**What to work on:** Transcribe the following entries letter for letter, without the pictures.

**Record set:**
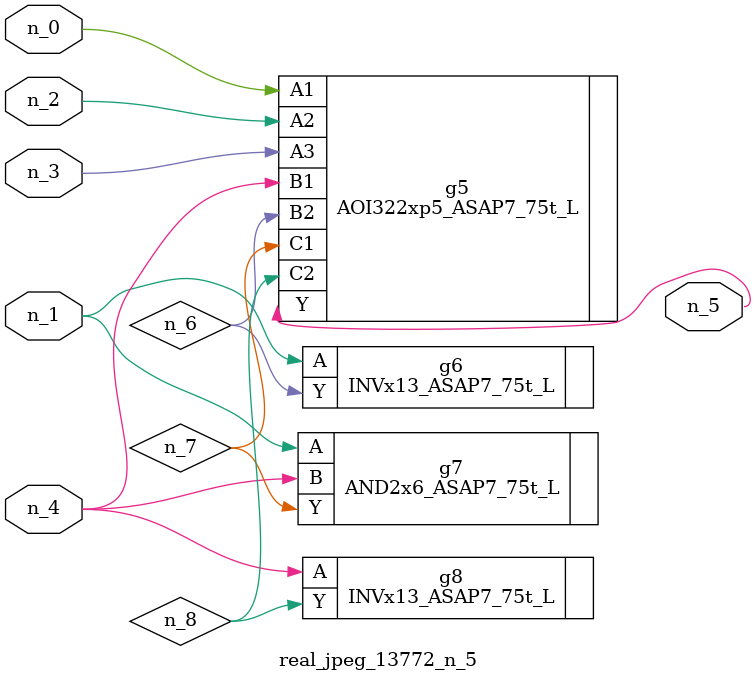
<source format=v>
module real_jpeg_13772_n_5 (n_4, n_0, n_1, n_2, n_3, n_5);

input n_4;
input n_0;
input n_1;
input n_2;
input n_3;

output n_5;

wire n_8;
wire n_6;
wire n_7;

AOI322xp5_ASAP7_75t_L g5 ( 
.A1(n_0),
.A2(n_2),
.A3(n_3),
.B1(n_4),
.B2(n_6),
.C1(n_7),
.C2(n_8),
.Y(n_5)
);

INVx13_ASAP7_75t_L g6 ( 
.A(n_1),
.Y(n_6)
);

AND2x6_ASAP7_75t_L g7 ( 
.A(n_1),
.B(n_4),
.Y(n_7)
);

INVx13_ASAP7_75t_L g8 ( 
.A(n_4),
.Y(n_8)
);


endmodule
</source>
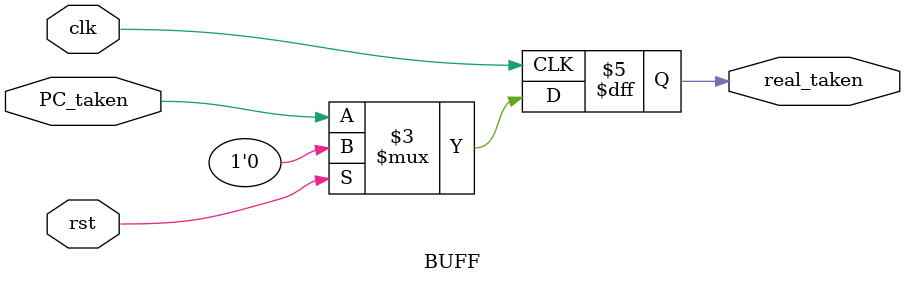
<source format=v>
`timescale 1ns / 1ps


module BUFF(     input clk,
input rst,                                          // 내보내줘야 한다. priority encodcr은 이 역할을 수행한다.
    input PC_taken,
    output reg real_taken // 64비트 Y 출력
    );
 always @(posedge clk) begin
        if (rst) begin
            // 由ъ뀑 ?떊?샇媛? ?솢?꽦?솕?릺硫? 珥덇린?솕
            real_taken <= 1'b0;
        end else begin
         real_taken <= PC_taken;
        end
    end
endmodule

</source>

**Result:**
<source format=v>
module real_jpeg_13772_n_5 (n_4, n_0, n_1, n_2, n_3, n_5);

input n_4;
input n_0;
input n_1;
input n_2;
input n_3;

output n_5;

wire n_8;
wire n_6;
wire n_7;

AOI322xp5_ASAP7_75t_L g5 ( 
.A1(n_0),
.A2(n_2),
.A3(n_3),
.B1(n_4),
.B2(n_6),
.C1(n_7),
.C2(n_8),
.Y(n_5)
);

INVx13_ASAP7_75t_L g6 ( 
.A(n_1),
.Y(n_6)
);

AND2x6_ASAP7_75t_L g7 ( 
.A(n_1),
.B(n_4),
.Y(n_7)
);

INVx13_ASAP7_75t_L g8 ( 
.A(n_4),
.Y(n_8)
);


endmodule
</source>
<source format=v>
`timescale 1ns / 1ps


module BUFF(     input clk,
input rst,                                          // 내보내줘야 한다. priority encodcr은 이 역할을 수행한다.
    input PC_taken,
    output reg real_taken // 64비트 Y 출력
    );
 always @(posedge clk) begin
        if (rst) begin
            // 由ъ뀑 ?떊?샇媛? ?솢?꽦?솕?릺硫? 珥덇린?솕
            real_taken <= 1'b0;
        end else begin
         real_taken <= PC_taken;
        end
    end
endmodule

</source>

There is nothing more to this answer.